[Entries excerpted from a collection]

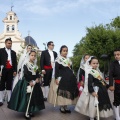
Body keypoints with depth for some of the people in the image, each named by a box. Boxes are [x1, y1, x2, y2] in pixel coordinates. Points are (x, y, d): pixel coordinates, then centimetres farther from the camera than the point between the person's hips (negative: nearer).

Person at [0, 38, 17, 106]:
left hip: (10, 70, 3)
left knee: (9, 85, 7)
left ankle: (9, 100, 13)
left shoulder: (13, 52, 14)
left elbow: (15, 62, 12)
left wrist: (15, 70, 3)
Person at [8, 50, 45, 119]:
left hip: (34, 83, 7)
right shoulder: (26, 65, -9)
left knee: (34, 97, 10)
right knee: (27, 97, -6)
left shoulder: (35, 66, 11)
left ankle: (30, 111, 22)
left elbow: (37, 74, 9)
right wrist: (30, 81, -19)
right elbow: (26, 75, -17)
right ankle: (26, 113, 2)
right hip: (27, 83, -7)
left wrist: (37, 79, -9)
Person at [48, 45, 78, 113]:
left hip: (69, 78, 7)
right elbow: (56, 70, -12)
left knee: (68, 92, 7)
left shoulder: (68, 60, 13)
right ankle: (62, 107, 9)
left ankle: (66, 107, 17)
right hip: (61, 78, -6)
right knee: (62, 92, -2)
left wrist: (73, 77, 14)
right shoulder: (58, 60, -6)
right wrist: (56, 78, -20)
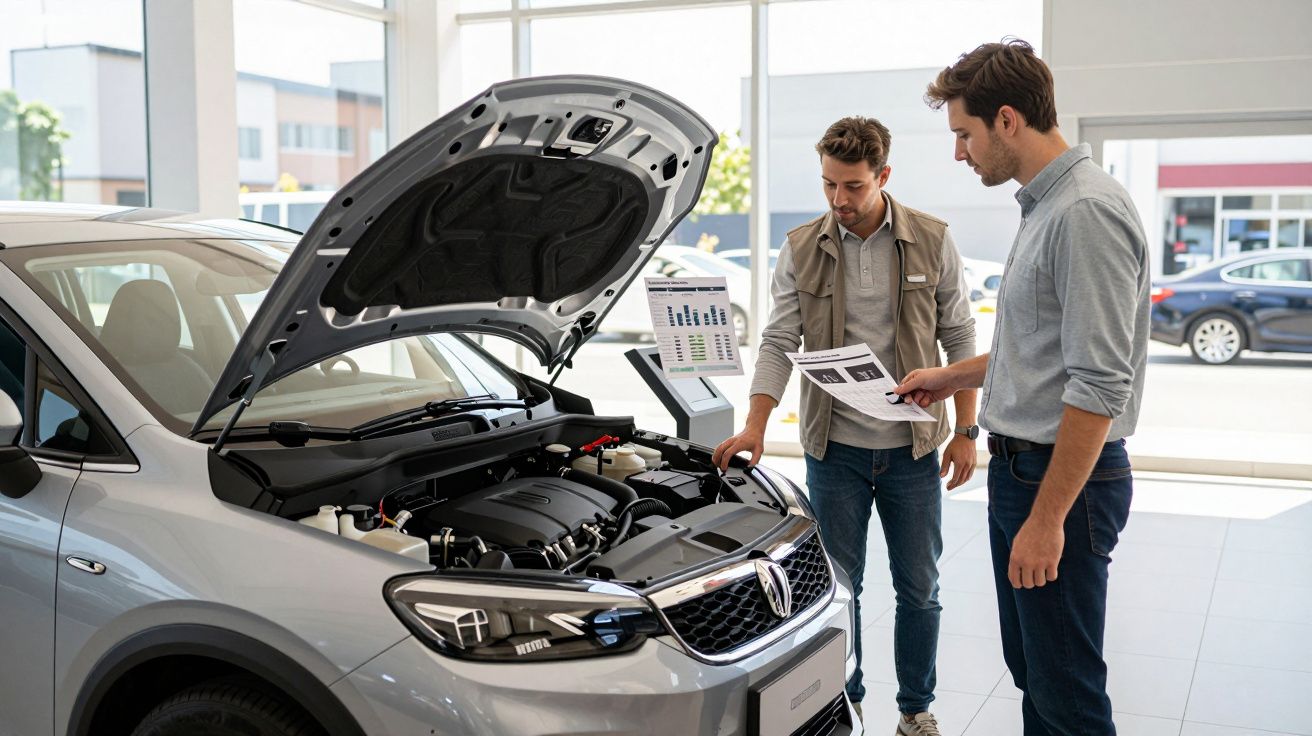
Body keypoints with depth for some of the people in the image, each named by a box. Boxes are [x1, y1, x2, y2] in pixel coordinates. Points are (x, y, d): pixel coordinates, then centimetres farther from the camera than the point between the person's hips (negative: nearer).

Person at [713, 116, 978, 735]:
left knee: (918, 587, 10)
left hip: (913, 448, 0)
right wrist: (755, 426, -14)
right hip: (834, 448, 0)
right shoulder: (801, 251, -1)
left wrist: (965, 430, -2)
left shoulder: (932, 242, -2)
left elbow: (960, 339, 2)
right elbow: (779, 343, -2)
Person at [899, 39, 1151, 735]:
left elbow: (1100, 383, -25)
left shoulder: (1087, 212, -20)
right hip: (1018, 466, 10)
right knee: (1030, 670, 19)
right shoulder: (1044, 205, 14)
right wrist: (954, 376, 26)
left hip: (1064, 477, -10)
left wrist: (1047, 518, -24)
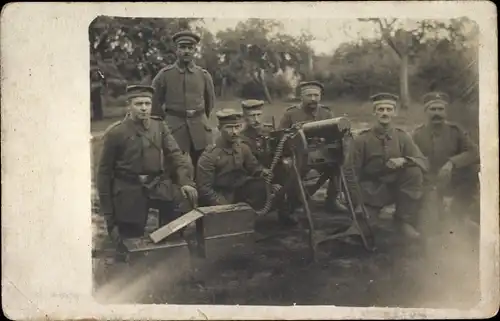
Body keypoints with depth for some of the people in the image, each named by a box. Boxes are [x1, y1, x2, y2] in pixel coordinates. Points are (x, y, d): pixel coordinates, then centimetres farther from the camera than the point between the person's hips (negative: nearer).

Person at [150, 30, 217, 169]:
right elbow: (154, 101, 9)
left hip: (200, 126, 2)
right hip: (174, 127, -2)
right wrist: (165, 122, 12)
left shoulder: (204, 75, 7)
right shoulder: (165, 74, 0)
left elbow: (210, 100, 21)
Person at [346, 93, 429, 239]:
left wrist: (403, 160, -31)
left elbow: (423, 162, -9)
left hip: (396, 186, 3)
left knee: (415, 171, -26)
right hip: (371, 191, -3)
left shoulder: (403, 137, -3)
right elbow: (351, 172, -7)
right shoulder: (362, 139, -9)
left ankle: (405, 219, -11)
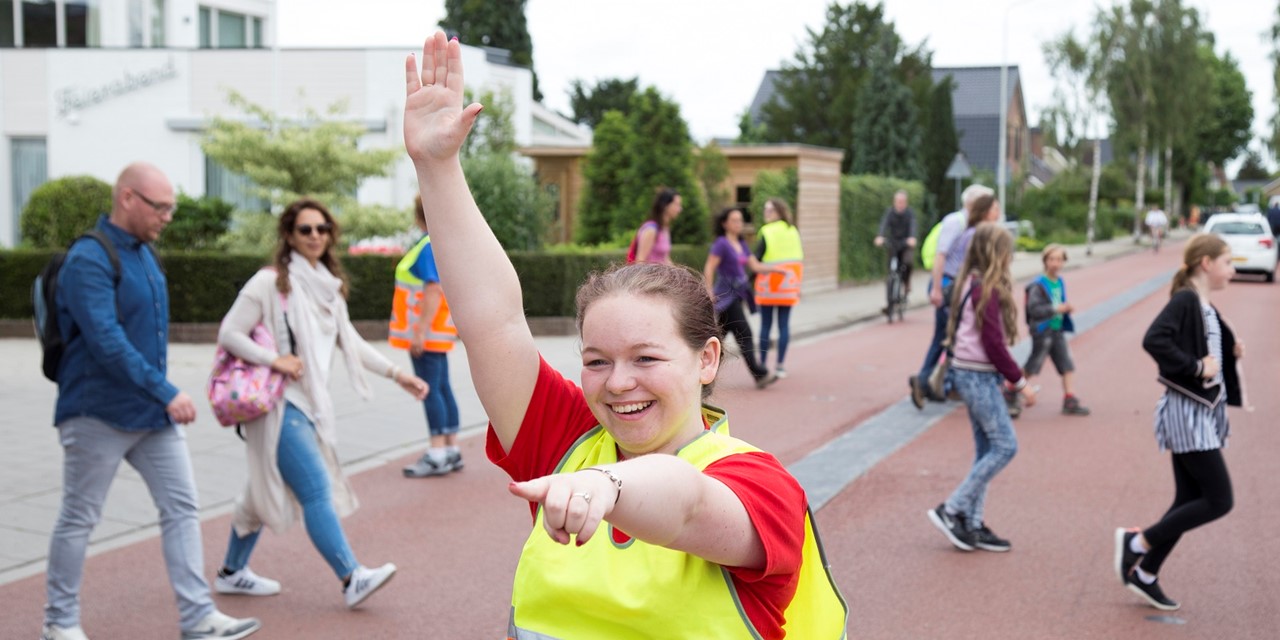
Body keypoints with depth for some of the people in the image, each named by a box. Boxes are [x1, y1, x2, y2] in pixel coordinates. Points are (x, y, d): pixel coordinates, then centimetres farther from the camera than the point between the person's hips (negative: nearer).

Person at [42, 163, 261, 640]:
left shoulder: (144, 252, 11)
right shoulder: (88, 260, -17)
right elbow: (106, 341, -26)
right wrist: (166, 393, -25)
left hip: (154, 413, 8)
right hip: (99, 415, -8)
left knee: (182, 508, 3)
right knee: (79, 519, 6)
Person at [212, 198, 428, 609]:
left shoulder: (328, 285, 12)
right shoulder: (270, 282, -10)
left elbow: (349, 341, 14)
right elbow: (229, 334, -10)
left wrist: (395, 373, 8)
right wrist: (273, 360, -20)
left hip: (309, 402, 8)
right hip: (278, 404, -8)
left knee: (266, 489, 17)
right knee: (317, 488, -13)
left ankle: (232, 573, 29)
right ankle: (352, 580, -13)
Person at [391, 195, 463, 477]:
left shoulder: (429, 246, -14)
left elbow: (434, 290, -22)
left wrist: (420, 330, -24)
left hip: (427, 332, -10)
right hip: (437, 334, 10)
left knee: (430, 390, -8)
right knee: (442, 388, 12)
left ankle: (438, 454, -7)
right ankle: (452, 450, 16)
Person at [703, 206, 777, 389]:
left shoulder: (741, 244, 15)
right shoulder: (721, 243, -9)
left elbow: (755, 266, 12)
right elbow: (709, 269, -13)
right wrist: (710, 293, -17)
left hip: (738, 295, 9)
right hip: (726, 295, -9)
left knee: (721, 333, 11)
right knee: (744, 333, -12)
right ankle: (759, 375, -13)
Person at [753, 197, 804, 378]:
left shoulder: (766, 232, -8)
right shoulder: (793, 231, 5)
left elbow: (757, 260, -10)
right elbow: (800, 258, 8)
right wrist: (797, 283, 14)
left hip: (768, 284, -3)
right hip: (788, 284, 3)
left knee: (765, 325, 4)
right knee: (784, 324, 6)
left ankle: (763, 365, 7)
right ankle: (781, 366, 5)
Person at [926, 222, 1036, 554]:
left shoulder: (971, 284, 12)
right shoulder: (987, 290, -17)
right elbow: (994, 344, -19)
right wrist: (1020, 383, -11)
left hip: (971, 374, 10)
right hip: (979, 376, -10)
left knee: (987, 450, 12)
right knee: (1005, 445, -5)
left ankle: (973, 525, 14)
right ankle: (952, 510, -2)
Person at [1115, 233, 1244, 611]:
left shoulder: (1206, 309, 14)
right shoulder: (1185, 301, -14)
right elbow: (1154, 340, -30)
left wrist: (1231, 355, 6)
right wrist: (1196, 368, -25)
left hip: (1203, 415, 10)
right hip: (1187, 414, -10)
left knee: (1189, 501, 12)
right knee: (1218, 500, -7)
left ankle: (1144, 575, 19)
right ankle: (1137, 542, 2)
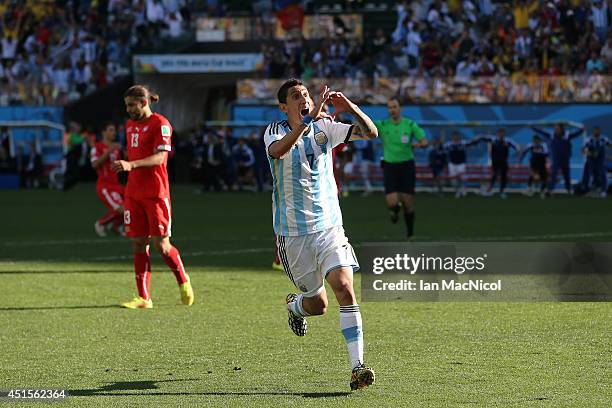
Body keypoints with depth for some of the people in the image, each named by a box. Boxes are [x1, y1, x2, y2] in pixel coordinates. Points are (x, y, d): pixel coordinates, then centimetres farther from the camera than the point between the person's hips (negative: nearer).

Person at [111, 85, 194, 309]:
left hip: (156, 193, -7)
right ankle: (143, 297, 3)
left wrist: (131, 165, -33)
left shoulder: (160, 124, -9)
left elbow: (159, 157, -20)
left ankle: (183, 281, 20)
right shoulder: (130, 125, 15)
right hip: (134, 193, 7)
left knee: (161, 244, -6)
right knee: (138, 244, 1)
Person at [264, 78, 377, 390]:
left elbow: (370, 133, -4)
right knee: (318, 303, 6)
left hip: (329, 227, 2)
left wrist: (350, 107, -21)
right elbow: (278, 151, -29)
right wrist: (308, 119, -39)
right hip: (293, 232, -1)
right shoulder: (275, 131, -4)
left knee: (344, 288, -18)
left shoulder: (324, 128, 4)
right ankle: (294, 305, 44)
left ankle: (357, 367, -19)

● **Work instruction**: Return all of the entries above word for word, leaving out the pictures.

● **Exercise output**:
Body keypoints with depth for some of the people in the image, each named by a box. Boxes are [x1, y1, x2, y2] in pixel coordinates. Points are (x, y, d): pixel coordinates, then centimetres farther from the camera than the point between the person's hips (negative: nearer).

Person at [0, 38, 17, 106]:
left hip: (10, 70, 3)
left knee: (9, 85, 7)
left ankle: (9, 100, 13)
left shoulder: (13, 52, 14)
left elbow: (15, 62, 12)
left wrist: (15, 70, 3)
Person at [8, 50, 45, 119]:
left hip: (34, 83, 7)
right shoulder: (26, 65, -9)
left knee: (34, 97, 10)
right knee: (27, 97, -6)
left shoulder: (35, 66, 11)
left ankle: (30, 111, 22)
left elbow: (37, 74, 9)
right wrist: (30, 81, -19)
right elbow: (26, 75, -17)
right ankle: (26, 113, 2)
right hip: (27, 83, -7)
left wrist: (37, 79, -9)
Person at [48, 45, 78, 113]:
left hip: (69, 78, 7)
right elbow: (56, 70, -12)
left knee: (68, 92, 7)
left shoulder: (68, 60, 13)
right ankle: (62, 107, 9)
left ankle: (66, 107, 17)
right hip: (61, 78, -6)
right knee: (62, 92, -2)
left wrist: (73, 77, 14)
right shoulder: (58, 60, -6)
right wrist: (56, 78, -20)
Body keypoints with depth for some of the people in the image, each named by a box. Boxes are [x1, y1, x2, y2] in pixel coordinates. Points are (x, y, d): pixel coordinates, then centimetres farther from the camera than the point between the person's hips (negative: nearer).

Person at [713, 116, 978, 735]:
left knee: (918, 587, 10)
left hip: (913, 448, 0)
right wrist: (755, 426, -14)
right hip: (834, 448, 0)
right shoulder: (801, 251, -1)
left wrist: (965, 430, -2)
left shoulder: (932, 242, -2)
left elbow: (960, 339, 2)
right elbow: (779, 343, -2)
Person at [899, 39, 1151, 735]:
left elbow: (1100, 383, -25)
left shoulder: (1087, 212, -20)
right hip: (1018, 466, 10)
right knee: (1030, 670, 19)
right shoulder: (1044, 205, 14)
right wrist: (954, 376, 26)
left hip: (1064, 477, -10)
left wrist: (1047, 518, -24)
Body keypoints with depth for some of the people in the image, each named by a box. Boxes are [x1, y1, x2, y2] in pixel coordinates. Points are (x, y, d): pixel coordinates, then centimetres farther from the camera than the point between the person's hips (negative: nearer).

Person at [150, 30, 217, 169]:
right elbow: (154, 101, 9)
left hip: (200, 126, 2)
right hip: (174, 127, -2)
right wrist: (165, 122, 12)
left shoulder: (204, 75, 7)
right shoulder: (165, 74, 0)
left elbow: (210, 100, 21)
Person at [346, 93, 429, 239]:
left wrist: (403, 160, -31)
left elbow: (423, 162, -9)
left hip: (396, 186, 3)
left knee: (415, 171, -26)
right hip: (371, 191, -3)
left shoulder: (403, 137, -3)
right elbow: (351, 172, -7)
right shoulder: (362, 139, -9)
left ankle: (405, 219, -11)
Body keypoints with depth for some of the people in the image, each named by a box. Boxes are [x1, y1, x2, y2] in pixel coordinates. Points are (x, y, d): pixel coordinates, then centimetres farther from the camera than the point between the person's hips (negative: nearer).

Person at [42, 163, 261, 640]:
left shoulder: (144, 252, 11)
right shoulder: (88, 260, -17)
right elbow: (106, 341, -26)
right wrist: (166, 393, -25)
left hip: (154, 413, 8)
right hip: (99, 415, -8)
left knee: (182, 508, 3)
right knee: (79, 519, 6)
Person at [212, 198, 428, 609]:
left shoulder: (328, 285, 12)
right shoulder: (270, 282, -10)
left elbow: (349, 341, 14)
right elbow: (229, 334, -10)
left wrist: (395, 373, 8)
right wrist: (273, 360, -20)
left hip: (309, 402, 8)
right hip: (278, 404, -8)
left knee: (266, 489, 17)
right knee: (317, 488, -13)
left ankle: (232, 573, 29)
right ankle: (352, 580, -13)
Person at [391, 195, 463, 477]:
left shoulder: (429, 246, -14)
left elbow: (434, 290, -22)
left wrist: (420, 330, -24)
left hip: (427, 332, -10)
right hip: (437, 334, 10)
left knee: (430, 390, -8)
right knee: (442, 388, 12)
left ankle: (438, 454, -7)
right ankle: (452, 450, 16)
Person at [703, 206, 777, 389]:
left shoulder: (741, 244, 15)
right shoulder: (721, 243, -9)
left elbow: (755, 266, 12)
right elbow: (709, 269, -13)
right wrist: (710, 293, -17)
left hip: (738, 295, 9)
right hip: (726, 295, -9)
left knee: (721, 333, 11)
right knee: (744, 333, -12)
right ankle: (759, 375, -13)
Person at [753, 197, 804, 378]:
left shoulder: (766, 232, -8)
right shoulder: (793, 231, 5)
left elbow: (757, 260, -10)
right elbow: (800, 258, 8)
right wrist: (797, 283, 14)
left hip: (768, 284, -3)
right hip: (788, 284, 3)
left knee: (765, 325, 4)
right knee: (784, 324, 6)
left ankle: (763, 365, 7)
right ankle: (781, 366, 5)
Person at [926, 222, 1036, 554]:
left shoulder: (971, 284, 12)
right shoulder: (987, 290, -17)
right elbow: (994, 344, -19)
right wrist: (1020, 383, -11)
left hip: (971, 374, 10)
right hip: (979, 376, -10)
left knee: (987, 450, 12)
right knee: (1005, 445, -5)
left ankle: (973, 525, 14)
right ankle: (952, 510, -2)
Person at [1115, 233, 1244, 611]:
left shoulder: (1206, 309, 14)
right shoulder: (1185, 301, -14)
right elbow: (1154, 340, -30)
left wrist: (1231, 355, 6)
right wrist: (1196, 368, -25)
left hip: (1203, 415, 10)
right hip: (1187, 414, -10)
left knee: (1189, 501, 12)
right knee: (1218, 500, -7)
left ankle: (1144, 575, 19)
right ankle: (1137, 542, 2)
Body keypoints with depth for some of the people in the image, each named by a box. Boxes are [x1, y1, x2, y2] in pixel coordinates. Points are (x, y, d): pixel coordinates, then centimetres farther from the camera than the point between the person's hips (negative: nearer).

Person at [111, 85, 194, 309]:
left hip: (156, 193, -7)
right ankle: (143, 297, 3)
left wrist: (131, 165, -33)
left shoulder: (160, 124, -9)
left elbow: (159, 157, -20)
left ankle: (183, 281, 20)
right shoulder: (130, 125, 15)
right hip: (134, 193, 7)
left knee: (161, 244, -6)
right knee: (138, 244, 1)
Person at [264, 78, 377, 390]:
left elbow: (370, 133, -4)
right knee: (318, 303, 6)
left hip: (329, 227, 2)
left wrist: (350, 107, -21)
right elbow: (278, 151, -29)
right wrist: (308, 119, -39)
right hip: (293, 232, -1)
right shoulder: (275, 131, -4)
left knee: (344, 288, -18)
left shoulder: (324, 128, 4)
right ankle: (294, 305, 44)
left ankle: (357, 367, -19)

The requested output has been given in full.